┌─ INPUT

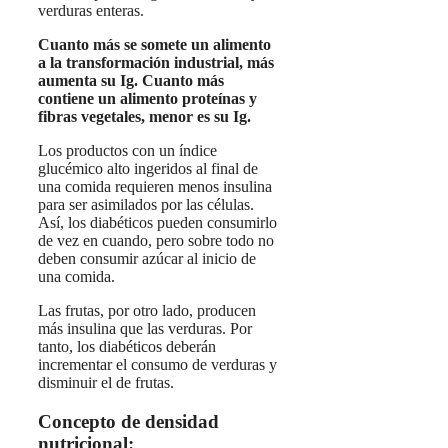
verduras enteras.
Cuanto más se somete un alimento
a la transformación industrial, más
aumenta su Ig. Cuanto más
contiene un alimento proteínas y
fibras vegetales, menor es su Ig.
Los productos con un índice
glucémico alto ingeridos al final de
una comida requieren menos insulina
para ser asimilados por las células.
Así, los diabéticos pueden consumirlo
de vez en cuando, pero sobre todo no
deben consumir azúcar al inicio de
una comida.
Las frutas, por otro lado, producen
más insulina que las verduras. Por
tanto, los diabéticos deberán
incrementar el consumo de verduras y
disminuir el de frutas.
Concepto de densidad
nutricional:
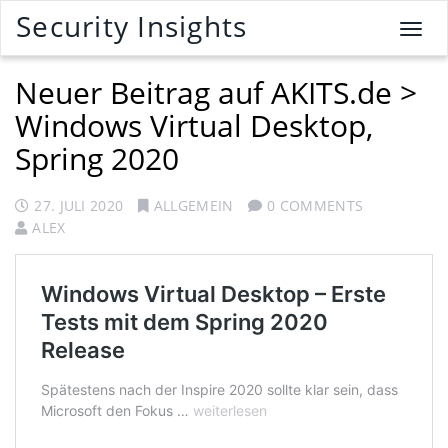
Security Insights
T
o
g
Neuer Beitrag auf AKITS.de >
g
Windows Virtual Desktop,
l
e
Spring 2020
n
a
27. JULI 2020
ALLGEMEIN
0 COMMENTS
v
ALEX
i
g
a
t
i
o
n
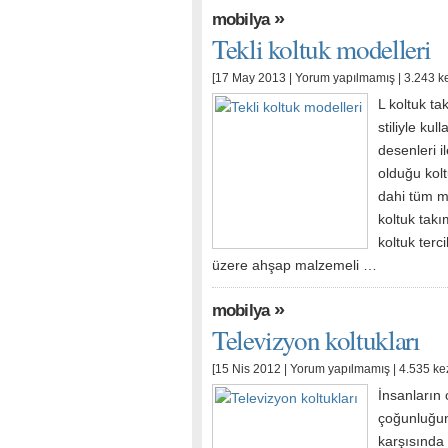
»
mobilya
Tekli koltuk modelleri
[17 May 2013 |
Yorum yapılmamış
| 3.243 k
L koltuk t
stiliyle kul
desenleri i
olduğu kolt
dahi tüm me
koltuk takı
koltuk terc
üzere ahşap malzemeli …
»
mobilya
Televizyon koltukları
[15 Nis 2012 |
Yorum yapılmamış
| 4.535 ke
İnsanların 
çoğunluğun
karşısında 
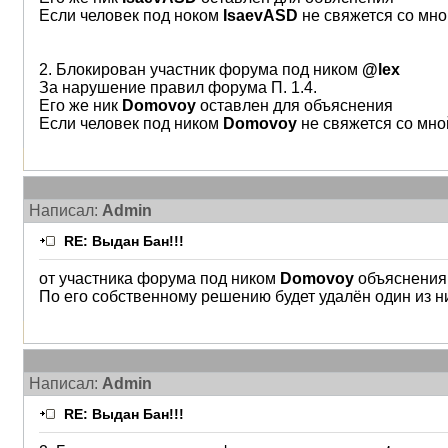
Если человек под ноком
IsaevASD
не свяжется со мно
2. Блокирован участник форума под ником
@lex
За нарушение правил форума П. 1.4.
Его же ник
Domovoy
оставлен для объяснения
Если человек под ником
Domovoy
не свяжется со мно
Написал:
Admin
RE: Выдан Бан!!!
от участника форума под ником
Domovoy
объяснения
По его собственному решению будет удалён один из ни
Написал:
Admin
RE: Выдан Бан!!!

└─

#### INSTRUCTION:
How many lines of the entries above hold the string "человек"? Reply with the number alone.

#### OUTPUT OF THE EXERCISE:
2